Could you reproduce each of the records below line for line, changing nothing?

ENTRIES SHOWN:
begin

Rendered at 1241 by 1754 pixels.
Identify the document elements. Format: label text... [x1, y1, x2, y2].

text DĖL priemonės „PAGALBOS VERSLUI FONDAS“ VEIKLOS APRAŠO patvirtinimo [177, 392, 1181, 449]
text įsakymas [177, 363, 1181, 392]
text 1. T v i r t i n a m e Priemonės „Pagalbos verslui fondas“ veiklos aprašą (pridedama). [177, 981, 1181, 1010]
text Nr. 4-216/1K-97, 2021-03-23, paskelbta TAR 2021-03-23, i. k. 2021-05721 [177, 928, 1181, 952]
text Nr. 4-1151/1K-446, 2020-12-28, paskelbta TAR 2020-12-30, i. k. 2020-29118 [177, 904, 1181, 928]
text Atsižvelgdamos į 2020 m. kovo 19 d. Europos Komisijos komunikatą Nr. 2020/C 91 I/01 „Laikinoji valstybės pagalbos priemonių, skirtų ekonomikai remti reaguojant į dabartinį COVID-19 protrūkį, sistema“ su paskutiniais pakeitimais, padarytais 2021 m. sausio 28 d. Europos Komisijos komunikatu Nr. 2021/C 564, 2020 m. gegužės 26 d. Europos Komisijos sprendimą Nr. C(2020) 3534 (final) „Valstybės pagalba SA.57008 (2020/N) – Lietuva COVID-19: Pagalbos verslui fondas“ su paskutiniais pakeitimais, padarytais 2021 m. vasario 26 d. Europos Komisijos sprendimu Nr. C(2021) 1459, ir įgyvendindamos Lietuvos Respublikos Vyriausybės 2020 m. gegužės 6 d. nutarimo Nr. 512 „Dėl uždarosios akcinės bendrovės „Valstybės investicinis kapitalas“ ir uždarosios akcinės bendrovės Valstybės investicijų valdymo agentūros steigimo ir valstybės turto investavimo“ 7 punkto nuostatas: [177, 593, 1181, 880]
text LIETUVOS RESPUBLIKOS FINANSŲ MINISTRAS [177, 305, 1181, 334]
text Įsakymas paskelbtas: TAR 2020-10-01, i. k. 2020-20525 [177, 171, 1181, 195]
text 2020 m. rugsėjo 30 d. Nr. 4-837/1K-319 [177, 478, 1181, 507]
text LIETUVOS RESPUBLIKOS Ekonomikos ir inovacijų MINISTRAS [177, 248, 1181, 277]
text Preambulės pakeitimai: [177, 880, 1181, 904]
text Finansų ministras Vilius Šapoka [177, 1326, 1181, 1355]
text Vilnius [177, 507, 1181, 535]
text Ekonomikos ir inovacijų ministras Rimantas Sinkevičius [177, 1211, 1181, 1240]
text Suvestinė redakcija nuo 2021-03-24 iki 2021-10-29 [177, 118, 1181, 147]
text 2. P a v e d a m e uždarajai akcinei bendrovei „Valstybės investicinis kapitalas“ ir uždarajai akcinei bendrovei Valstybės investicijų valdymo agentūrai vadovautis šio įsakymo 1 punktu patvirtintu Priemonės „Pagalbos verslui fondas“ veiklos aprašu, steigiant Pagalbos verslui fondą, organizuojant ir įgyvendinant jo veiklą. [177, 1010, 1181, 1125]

end

THE RESULT:
Rendered at 1241 by 1754 pixels.
Identify the document elements. Format: label text... [x1, y1, x2, y2].

text DĖL priemonės „PAGALBOS VERSLUI FONDAS“ VEIKLOS APRAŠO patvirtinimo [177, 392, 1181, 449]
text įsakymas [177, 363, 1181, 392]
text 1. T v i r t i n a m e Priemonės „Pagalbos verslui fondas“ veiklos aprašą (pridedama). [177, 981, 1181, 1010]
text Nr. 4-216/1K-97, 2021-03-23, paskelbta TAR 2021-03-23, i. k. 2021-05721 [177, 928, 1181, 952]
text Nr. 4-1151/1K-446, 2020-12-28, paskelbta TAR 2020-12-30, i. k. 2020-29118 [177, 904, 1181, 928]
text Atsižvelgdamos į 2020 m. kovo 19 d. Europos Komisijos komunikatą Nr. 2020/C 91 I/01 „Laikinoji valstybės pagalbos priemonių, skirtų ekonomikai remti reaguojant į dabartinį COVID-19 protrūkį, sistema“ su paskutiniais pakeitimais, padarytais 2021 m. sausio 28 d. Europos Komisijos komunikatu Nr. 2021/C 564, 2020 m. gegužės 26 d. Europos Komisijos sprendimą Nr. C(2020) 3534 (final) „Valstybės pagalba SA.57008 (2020/N) – Lietuva COVID-19: Pagalbos verslui fondas“ su paskutiniais pakeitimais, padarytais 2021 m. vasario 26 d. Europos Komisijos sprendimu Nr. C(2021) 1459, ir įgyvendindamos Lietuvos Respublikos Vyriausybės 2020 m. gegužės 6 d. nutarimo Nr. 512 „Dėl uždarosios akcinės bendrovės „Valstybės investicinis kapitalas“ ir uždarosios akcinės bendrovės Valstybės investicijų valdymo agentūros steigimo ir valstybės turto investavimo“ 7 punkto nuostatas: [177, 593, 1181, 880]
text LIETUVOS RESPUBLIKOS FINANSŲ MINISTRAS [177, 305, 1181, 334]
text Įsakymas paskelbtas: TAR 2020-10-01, i. k. 2020-20525 [177, 171, 1181, 195]
text 2020 m. rugsėjo 30 d. Nr. 4-837/1K-319 [177, 478, 1181, 507]
text LIETUVOS RESPUBLIKOS Ekonomikos ir inovacijų MINISTRAS [177, 248, 1181, 277]
text Preambulės pakeitimai: [177, 880, 1181, 904]
text Finansų ministras Vilius Šapoka [177, 1326, 1181, 1355]
text Vilnius [177, 507, 1181, 535]
text Ekonomikos ir inovacijų ministras Rimantas Sinkevičius [177, 1211, 1181, 1240]
text Suvestinė redakcija nuo 2021-03-24 iki 2021-10-29 [177, 118, 1181, 147]
text 2. P a v e d a m e uždarajai akcinei bendrovei „Valstybės investicinis kapitalas“ ir uždarajai akcinei bendrovei Valstybės investicijų valdymo agentūrai vadovautis šio įsakymo 1 punktu patvirtintu Priemonės „Pagalbos verslui fondas“ veiklos aprašu, steigiant Pagalbos verslui fondą, organizuojant ir įgyvendinant jo veiklą. [177, 1010, 1181, 1125]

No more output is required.